Giovedì, 18 Luglio 2024

Clan dei Casalesi, 5 arresti. Minacce alle vittime: "Ti uccido, dammi 50mila euro" | VIDEO

Tre persone sono state arrestate e sono in carcere. Altri due vanno ai domiciliari

Questa mattina, la Direzione Distrettuale Antimafia (DDA) di Napoli ha arrestato cinque persone accusate di usura ed estorsione.

In carcere sono finiti Raffaele Della Volpe, Luciano Esposito e Francesco Saverio Pirozzi.
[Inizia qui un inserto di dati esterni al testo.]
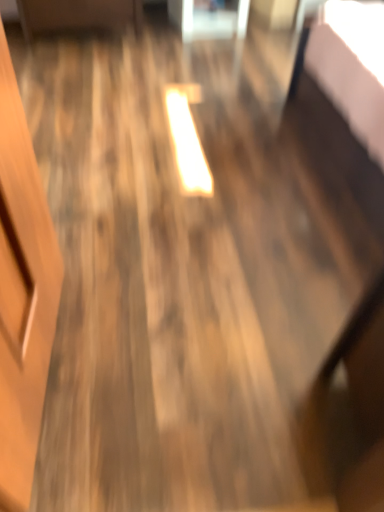
The width and height of the screenshot is (384, 512). What are the coordinates of `wooden door at left` in the screenshot? It's located at (22, 293).

Image resolution: width=384 pixels, height=512 pixels. What do you see at coordinates (22, 293) in the screenshot? I see `wooden door at left` at bounding box center [22, 293].

You are a GUI agent. You are given a task and a screenshot of the screen. Output one action in this format:
    pyautogui.click(x=<x>, y=<y>)
    Task: Click on the wooden door at left
    The image size is (384, 512).
    Given the screenshot: What is the action you would take?
    pyautogui.click(x=22, y=293)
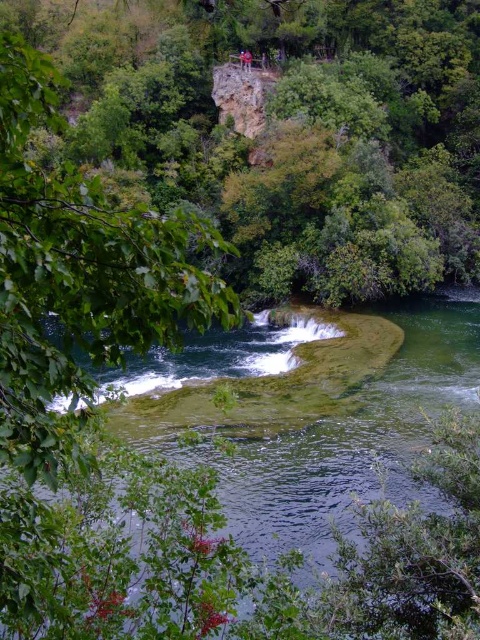
Question: Which point appears farthest from the camera in this image?

Choices:
 (A) (330, 602)
 (B) (241, 60)

Answer: (B)

Question: Is clear water at center behind blue fabric person at upper center?

Choices:
 (A) no
 (B) yes

Answer: (A)

Question: Is clear water at center below blue fabric person at upper center?

Choices:
 (A) no
 (B) yes

Answer: (B)

Question: Which of the following is the closest to the observer?

Choices:
 (A) clear water at center
 (B) blue fabric person at upper center

Answer: (A)

Question: Is clear water at center in front of blue fabric person at upper center?

Choices:
 (A) no
 (B) yes

Answer: (B)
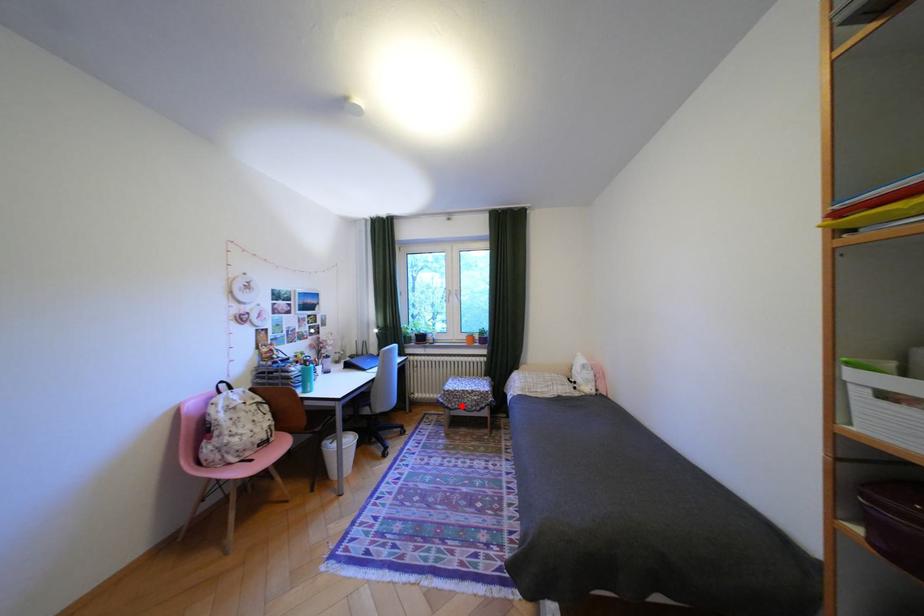
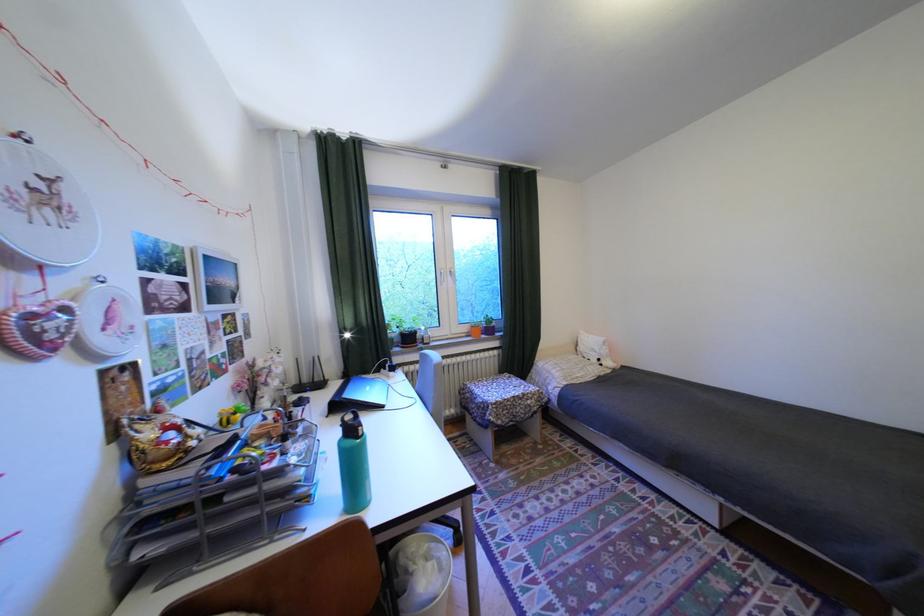
Find the pixel in the second image that matches the highlighted location in the first image.

(512, 422)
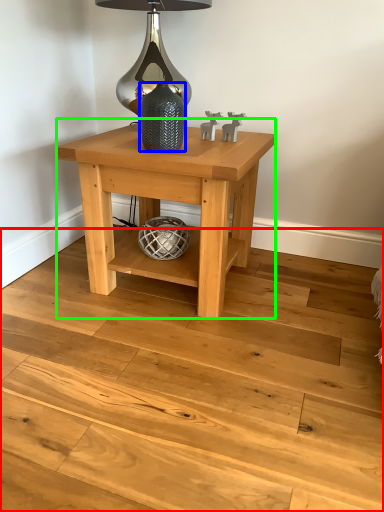
Question: Which object is positioned closest to stair (highlighted by a red box)? Select from glass vase (highlighted by a blue box) and table (highlighted by a green box).

Choices:
 (A) glass vase
 (B) table

Answer: (B)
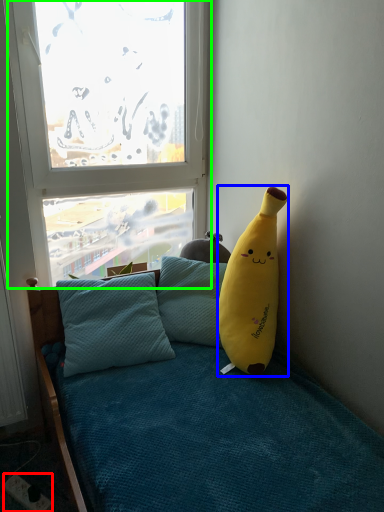
Question: Which object is the farthest from power outlet (highlighted by a red box)? Choose among these: banana (highlighted by a blue box) or window (highlighted by a green box).

Choices:
 (A) banana
 (B) window

Answer: (B)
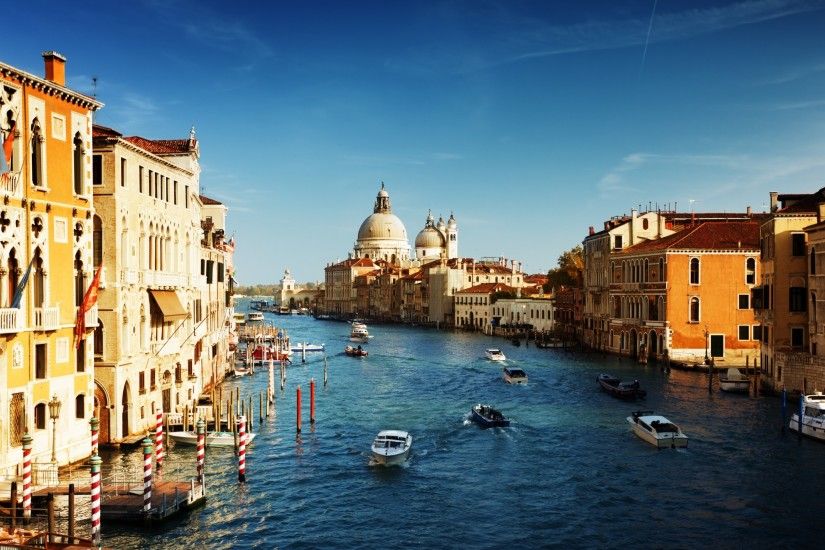
The image size is (825, 550). I want to click on light, so click(x=52, y=419).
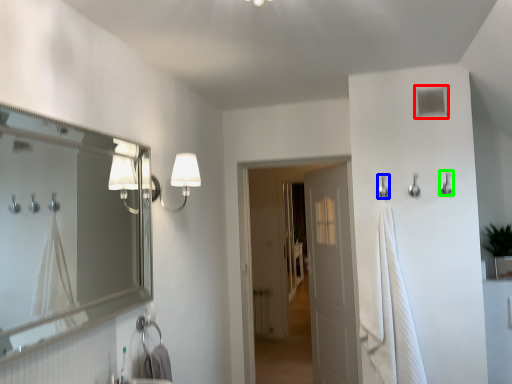
Question: Estimate the real-world distances between objects in this image. Which object is farther from window (highlighted by a red box), shower (highlighted by a blue box) or shower (highlighted by a green box)?

Choices:
 (A) shower
 (B) shower

Answer: (A)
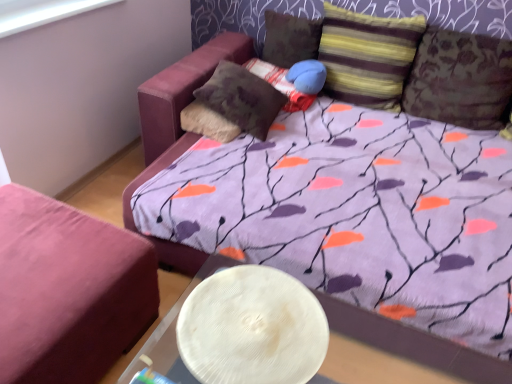
Question: Is textured brown pillow at upper right, the fifth pillow when ordered from left to right, at the back of striped fabric pillow at upper right, the fourth pillow in the left-to-right sequence?

Choices:
 (A) yes
 (B) no

Answer: (B)

Question: Can you confirm if striped fabric pillow at upper right, the second pillow viewed from the right, is smaller than textured brown pillow at upper right, the fifth pillow when ordered from left to right?

Choices:
 (A) yes
 (B) no

Answer: (B)

Question: Is the depth of striped fabric pillow at upper right, the fourth pillow in the left-to-right sequence, less than that of textured brown pillow at upper right, the fifth pillow when ordered from left to right?

Choices:
 (A) yes
 (B) no

Answer: (B)

Question: From the image's perspective, is striped fabric pillow at upper right, the fourth pillow in the left-to-right sequence, beneath textured brown pillow at upper right, placed as the first pillow when sorted from right to left?

Choices:
 (A) no
 (B) yes

Answer: (A)

Question: Is striped fabric pillow at upper right, the fourth pillow in the left-to-right sequence, further to camera compared to textured brown pillow at upper right, placed as the first pillow when sorted from right to left?

Choices:
 (A) yes
 (B) no

Answer: (A)

Question: From the image's perspective, is textured brown pillow at upper right, placed as the first pillow when sorted from right to left, positioned above or below textured brown pillow at center, positioned as the 5th pillow in right-to-left order?

Choices:
 (A) above
 (B) below

Answer: (A)

Question: From a real-world perspective, relative to textured brown pillow at center, positioned as the 5th pillow in right-to-left order, is textured brown pillow at upper right, placed as the first pillow when sorted from right to left, vertically above or below?

Choices:
 (A) above
 (B) below

Answer: (A)

Question: Considering the positions of textured brown pillow at upper right, the fifth pillow when ordered from left to right, and textured brown pillow at center, positioned as the 5th pillow in right-to-left order, in the image, is textured brown pillow at upper right, the fifth pillow when ordered from left to right, wider or thinner than textured brown pillow at center, positioned as the 5th pillow in right-to-left order,?

Choices:
 (A) thin
 (B) wide

Answer: (A)

Question: Considering the positions of textured brown pillow at upper right, placed as the first pillow when sorted from right to left, and textured brown pillow at center, the first pillow viewed from the left, in the image, is textured brown pillow at upper right, placed as the first pillow when sorted from right to left, taller or shorter than textured brown pillow at center, the first pillow viewed from the left,?

Choices:
 (A) tall
 (B) short

Answer: (A)

Question: From the image's perspective, is textured brown pillow at center, positioned as the 5th pillow in right-to-left order, positioned above or below velvet-like brown pillow at center, the 4th pillow when ordered from right to left?

Choices:
 (A) above
 (B) below

Answer: (B)

Question: In the image, is textured brown pillow at center, positioned as the 5th pillow in right-to-left order, positioned in front of or behind velvet-like brown pillow at center, placed as the second pillow when sorted from left to right?

Choices:
 (A) behind
 (B) front

Answer: (B)

Question: Looking at their shapes, would you say textured brown pillow at center, the first pillow viewed from the left, is wider or thinner than velvet-like brown pillow at center, the 4th pillow when ordered from right to left?

Choices:
 (A) wide
 (B) thin

Answer: (A)

Question: Is point (208, 92) positioned closer to the camera than point (293, 91)?

Choices:
 (A) farther
 (B) closer

Answer: (B)

Question: Considering the positions of point (461, 81) and point (56, 8), is point (461, 81) closer or farther from the camera than point (56, 8)?

Choices:
 (A) closer
 (B) farther

Answer: (B)

Question: Considering their positions, is textured brown pillow at upper right, placed as the first pillow when sorted from right to left, located in front of or behind white plastic window screen at upper left?

Choices:
 (A) behind
 (B) front

Answer: (A)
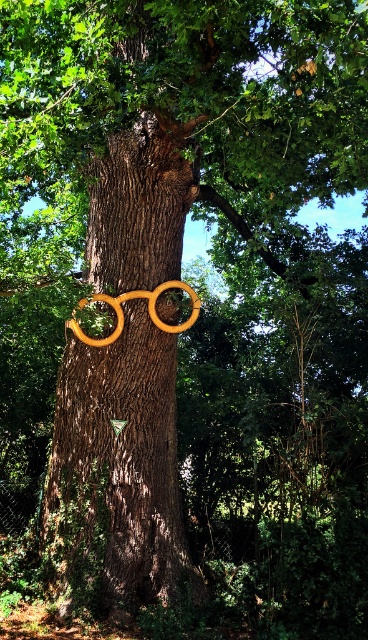
Which is more to the right, brown rough tree trunk at center or wooden hula hoop at center?

Positioned to the right is brown rough tree trunk at center.

Who is more forward, (114, 554) or (115, 312)?

Point (114, 554)

Does point (47, 536) come behind point (182, 326)?

That is True.

Locate an element on the screen. brown rough tree trunk at center is located at coordinates (118, 470).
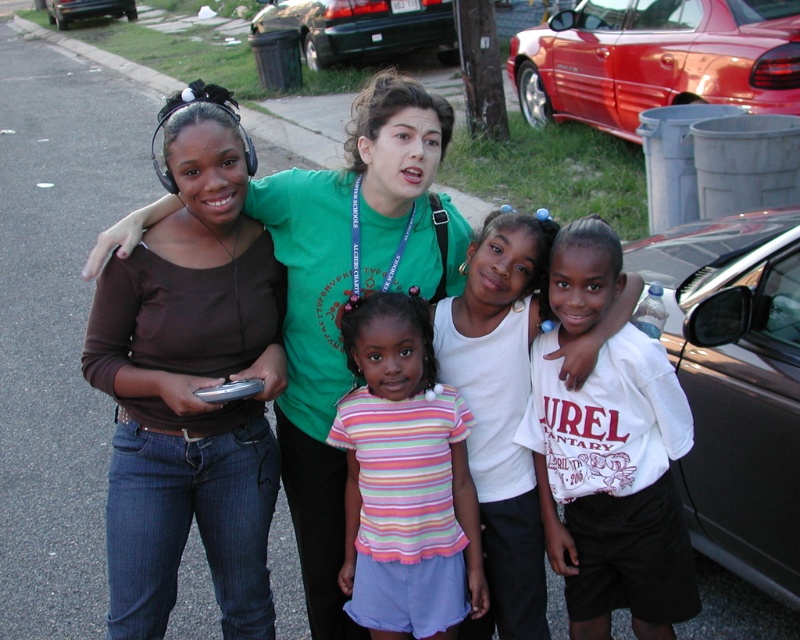
Which of these two, green matte car at upper center or shiny black car at upper left, stands taller?

green matte car at upper center is taller.

Between point (364, 52) and point (70, 20), which one is positioned behind?

Point (70, 20)

Is point (438, 3) closer to camera compared to point (69, 20)?

Yes, point (438, 3) is closer to viewer.

Where is `green matte car at upper center`? This screenshot has height=640, width=800. green matte car at upper center is located at coordinates (362, 28).

Is striped cotton shirt at center thinner than red metallic car at right?

Yes.

At what (x,y) coordinates should I click in order to perform the action: click on striped cotton shirt at center. Please return your answer as a coordinate pair (x, y). Looking at the image, I should click on (404, 480).

The width and height of the screenshot is (800, 640). Identify the location of striped cotton shirt at center. (404, 480).

Can you confirm if matte green t-shirt at center is taller than metallic gray car at right?

Yes, matte green t-shirt at center is taller than metallic gray car at right.

Can you confirm if matte green t-shirt at center is bigger than metallic gray car at right?

Incorrect, matte green t-shirt at center is not larger than metallic gray car at right.

Who is more forward, (390, 154) or (704, 548)?

Point (390, 154) is in front.

Locate an element on the screen. Image resolution: width=800 pixels, height=640 pixels. matte green t-shirt at center is located at coordinates (350, 292).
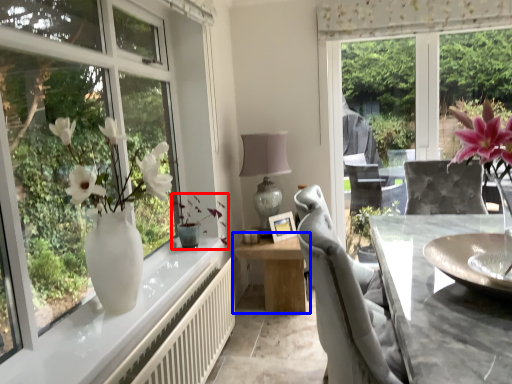
Question: Among these objects, which one is farthest to the camera, plant (highlighted by a red box) or table (highlighted by a blue box)?

Choices:
 (A) plant
 (B) table

Answer: (B)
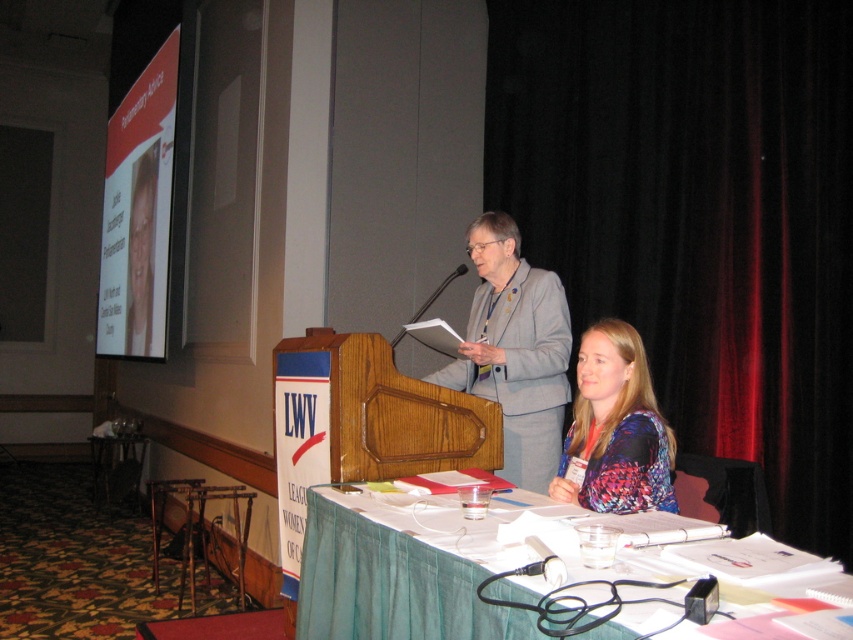
Question: Which of the following is the closest to the observer?

Choices:
 (A) gray fabric suit at center
 (B) black velvet curtain at upper right
 (C) multicolored fabric shirt at lower right
 (D) white glossy projector screen at upper left

Answer: (C)

Question: Estimate the real-world distances between objects in this image. Which object is closer to the white glossy projector screen at upper left?

Choices:
 (A) black plastic microphone at center
 (B) multicolored fabric shirt at lower right

Answer: (A)

Question: Can you confirm if green fabric table at lower center is smaller than white glossy projector screen at upper left?

Choices:
 (A) yes
 (B) no

Answer: (A)

Question: Considering the relative positions of black velvet curtain at upper right and gray fabric suit at center in the image provided, where is black velvet curtain at upper right located with respect to gray fabric suit at center?

Choices:
 (A) below
 (B) above

Answer: (B)

Question: Can you confirm if gray fabric suit at center is positioned to the left of white glossy projector screen at upper left?

Choices:
 (A) no
 (B) yes

Answer: (A)

Question: Which object appears closest to the camera in this image?

Choices:
 (A) green fabric table at lower center
 (B) gray fabric suit at center

Answer: (A)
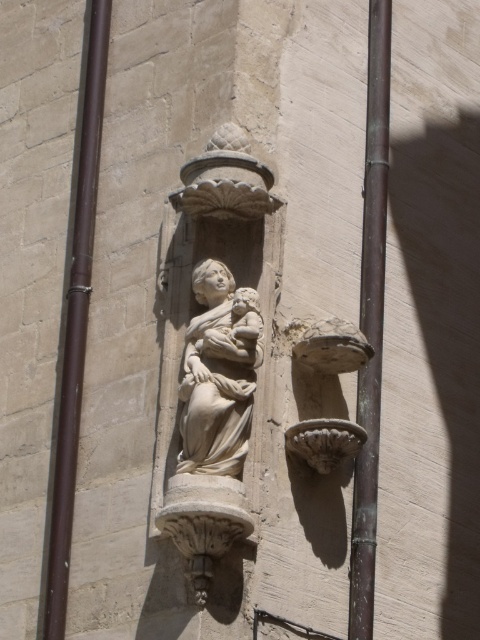
Is point (374, 204) positioned in front of point (220, 467)?

No, (374, 204) is further to viewer.

Locate an element on the screen. bronze metallic pole at center is located at coordinates (371, 321).

This screenshot has width=480, height=640. Find the location of `bronze metallic pole at center`. bronze metallic pole at center is located at coordinates (371, 321).

Does brown metal pole at left appear on the right side of bronze metallic pole at center?

Incorrect, brown metal pole at left is not on the right side of bronze metallic pole at center.

Between point (73, 376) and point (357, 520), which one is positioned in front?

Point (357, 520) is in front.

Is point (46, 605) less distant than point (349, 621)?

No, it is not.

Where is `brown metal pole at left`? brown metal pole at left is located at coordinates (73, 323).

Can you confirm if brown metal pole at left is shorter than white marble statue at center?

No.

Find the location of a particular element. The width and height of the screenshot is (480, 640). brown metal pole at left is located at coordinates (73, 323).

You are a GUI agent. You are given a task and a screenshot of the screen. Output one action in this format:
    pyautogui.click(x=<x>, y=<y>)
    Task: Click on the brown metal pole at left
    The width and height of the screenshot is (480, 640).
    Given the screenshot: What is the action you would take?
    pyautogui.click(x=73, y=323)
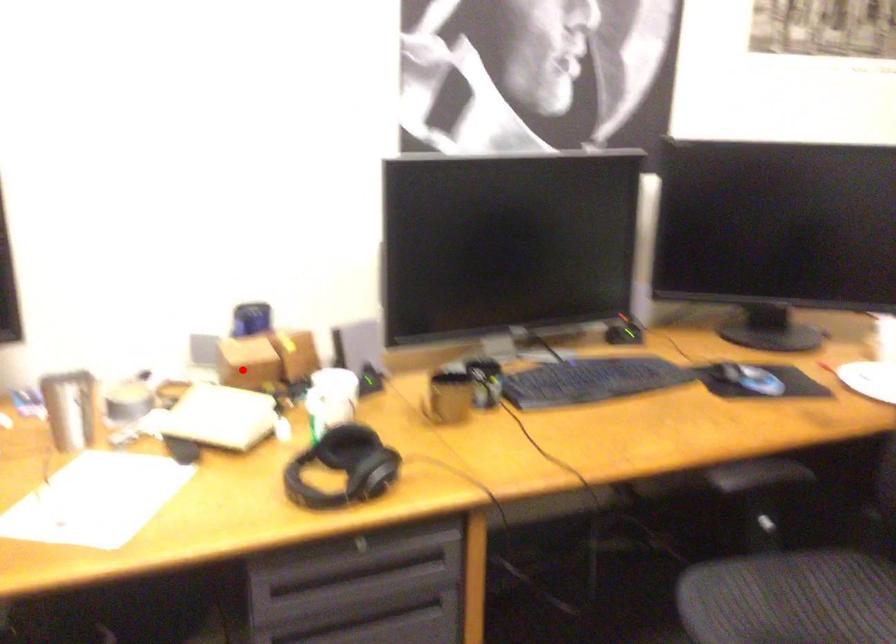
Della Volpe, legato al clan e sopravvissuto a un agguato di camorra nel 2021, è stato arrestato insieme a Esposito e Pirozzi.

Agli arresti domiciliari sono stati posti Sebastiano Iannone ed Elio Roma, quest'ultimo imprenditore del settore rifiuti, già condannato per traffico illecito di rifiuti e ritenuto dalla DDA vicino al clan.

L'inchiesta ha permesso di fare luce su un episodio estorsivo commesso, da parte di soggetti storicamente legati al Clan dei Casalesi, ai danni di due persone nel periodo ricompreso tra febbraio 2024 e la data odierna. Le vittime sarebbero state oggetto di una richiesta di circa 100mila euro, derivante da un pregresso debito di 45mila euro elargito, a tasso usuraio, da uno degli indagati.

L'operazione è durata alcuni mesi e sono emerse alcune intercettazioni davvero inquietanti. Gli arrestati prima sottolineano che bisogna mettersi "d'accordo per quali sono le responsabilità... una sola cosa vi posso garantire, non ci prendete per il c... sennò dopo vi facciamo passare un brutto quarto d'ora perciò mettetevi d'accordo, vedete voi quello che dovete fare basta che cacciate i soldi..."

Poi si passa anche alle minacce: "Io ci chiavass na botta... quello se chiavamm a botta a quello là secondo me subito paga. Dico ora mi dai tutti e i cinquanta prima di Pasqua sennò ti uccido, io non sono uno che spara da lontano, io ti vengo da vicino. Quello è il difetto mio".

E quindi in un'altra intercettazione: "Questo li viene a posare i soldi, te lo dico io. Io lo volevo mandare all'ospedale, gli volevo rompere le gambe". Ma riceve una risposta inquietante: "Non ti conviene gli butti una bottiglia di benzina dentro, quello basta che capisce il segnale, gli appicci (bruci ndr) e capisce subito". E non a caso viene anche segnalato un incendio di autovetture: nell’aprile scorso infatti alcuni degli indagati si sarebbero infatti recati nei pressi dell’abitazione di una delle due vittime e avrebbero dato fuoco a delle autovetture, successivamente risultate a loro non riconducibili.